What tha??? Did I just get slapped in the face here? At first I was thinking that he had a policy about not letting anyone except his man run the rig until the name drop shifted the mix position to a person who was not being paid to work the show. Eddie would be there but just as a spectator, not a worker.
When I got to my car, I sat there for a moment trying to understand what just happened. I had come to this place to save some money on rental, only to be insulted and feeling like I was a snot nose kid trying to leap ahead of the game.
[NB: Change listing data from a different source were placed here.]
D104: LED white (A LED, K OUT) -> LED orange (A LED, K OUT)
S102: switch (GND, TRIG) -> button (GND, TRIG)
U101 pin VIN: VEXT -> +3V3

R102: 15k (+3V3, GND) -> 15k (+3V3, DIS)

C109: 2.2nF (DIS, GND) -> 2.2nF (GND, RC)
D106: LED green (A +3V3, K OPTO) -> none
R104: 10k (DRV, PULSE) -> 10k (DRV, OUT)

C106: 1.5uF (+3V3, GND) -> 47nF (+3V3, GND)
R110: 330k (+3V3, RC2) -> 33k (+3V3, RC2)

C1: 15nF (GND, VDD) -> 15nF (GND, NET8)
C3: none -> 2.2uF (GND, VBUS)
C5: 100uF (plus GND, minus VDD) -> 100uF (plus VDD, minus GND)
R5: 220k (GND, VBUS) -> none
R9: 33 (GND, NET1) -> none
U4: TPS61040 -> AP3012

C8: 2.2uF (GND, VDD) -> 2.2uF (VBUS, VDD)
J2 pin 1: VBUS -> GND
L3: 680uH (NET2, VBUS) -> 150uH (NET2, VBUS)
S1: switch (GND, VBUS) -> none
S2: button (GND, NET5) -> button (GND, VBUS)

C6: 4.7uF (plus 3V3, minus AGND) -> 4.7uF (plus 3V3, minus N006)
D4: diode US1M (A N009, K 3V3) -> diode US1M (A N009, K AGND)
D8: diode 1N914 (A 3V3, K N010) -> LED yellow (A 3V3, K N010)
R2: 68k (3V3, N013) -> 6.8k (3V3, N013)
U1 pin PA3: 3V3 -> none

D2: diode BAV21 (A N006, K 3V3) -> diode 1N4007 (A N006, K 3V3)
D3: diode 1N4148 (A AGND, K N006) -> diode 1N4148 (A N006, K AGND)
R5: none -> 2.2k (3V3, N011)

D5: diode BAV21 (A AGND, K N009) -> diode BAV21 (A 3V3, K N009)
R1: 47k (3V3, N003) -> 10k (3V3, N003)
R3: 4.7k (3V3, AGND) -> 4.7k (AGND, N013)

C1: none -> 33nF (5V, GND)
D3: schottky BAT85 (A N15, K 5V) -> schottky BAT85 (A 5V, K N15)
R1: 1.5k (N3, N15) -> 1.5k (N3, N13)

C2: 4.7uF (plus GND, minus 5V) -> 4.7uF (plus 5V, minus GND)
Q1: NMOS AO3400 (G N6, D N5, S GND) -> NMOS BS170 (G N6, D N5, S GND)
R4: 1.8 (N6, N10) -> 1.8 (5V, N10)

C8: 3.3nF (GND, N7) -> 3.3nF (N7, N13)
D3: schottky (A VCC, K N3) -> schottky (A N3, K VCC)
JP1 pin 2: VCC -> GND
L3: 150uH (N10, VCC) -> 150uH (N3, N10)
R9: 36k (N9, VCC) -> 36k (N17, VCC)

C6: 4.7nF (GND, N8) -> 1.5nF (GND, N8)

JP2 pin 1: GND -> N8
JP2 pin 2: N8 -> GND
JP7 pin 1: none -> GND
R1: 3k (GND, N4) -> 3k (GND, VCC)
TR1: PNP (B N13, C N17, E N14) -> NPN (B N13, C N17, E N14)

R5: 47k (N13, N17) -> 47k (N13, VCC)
There is another company known for top notch equipment and excellent staff called Audio Solutions. I called and spoke with Alan about a PA system rental for the day. One of the first things I asked was, “Is there going to be a sound man there that will do exactly as I ask, or can I simply run the rig?” His reply was with no hesitation, “Naw man, it’s not a problem, you can run it” Then I held my breath, so to speak, when I asked for the quote. Only $50 more than Music Maker??? Are you kidding me? And this quote included stage mics, stands, monitors, etc…
On the day of the show, I arrived on time to find Chris from Audio Solutions already there and halfway set up. He was very knowledgeable and an all around nice guy. We had the rig up and running in no time but I still wondered if this small compact system was going to be able to fill this large outdoor venue. I had no idea how great this setup was going to sound until the first kick of the bass drum came through the system. I was floored that four eighteens and four Q7 boxes could sound so clean and crisp.
During sound check we even had someone come up and ask us to back off the kick drum a bit because it was thumping his chest too hard. Chris politely sent him to me and I sent him to my boss David White. We assured him that when everyone fills up the area that things would sound a little better. I tent to drive sound check a little harder than the actual show anyhow.
I mixed front of house on a Yamaha LS9-16 with a presonus mic pre for the digital layer. Actually used seventeen channels and four effect channels on a custom fader layer. The D&B never missed a beat and stayed crystal clear all night. I received several compliments about the mix but couldn’t have done it without such a great system.
One thing I learned about this, Audio Solutions are #1 for a reason. Every time you see an event in downtown Greenville you will usually see them there with their stuff. The reason is that they have great people, easy to work with, and a reputation for being the “Go To” company for all your audio needs.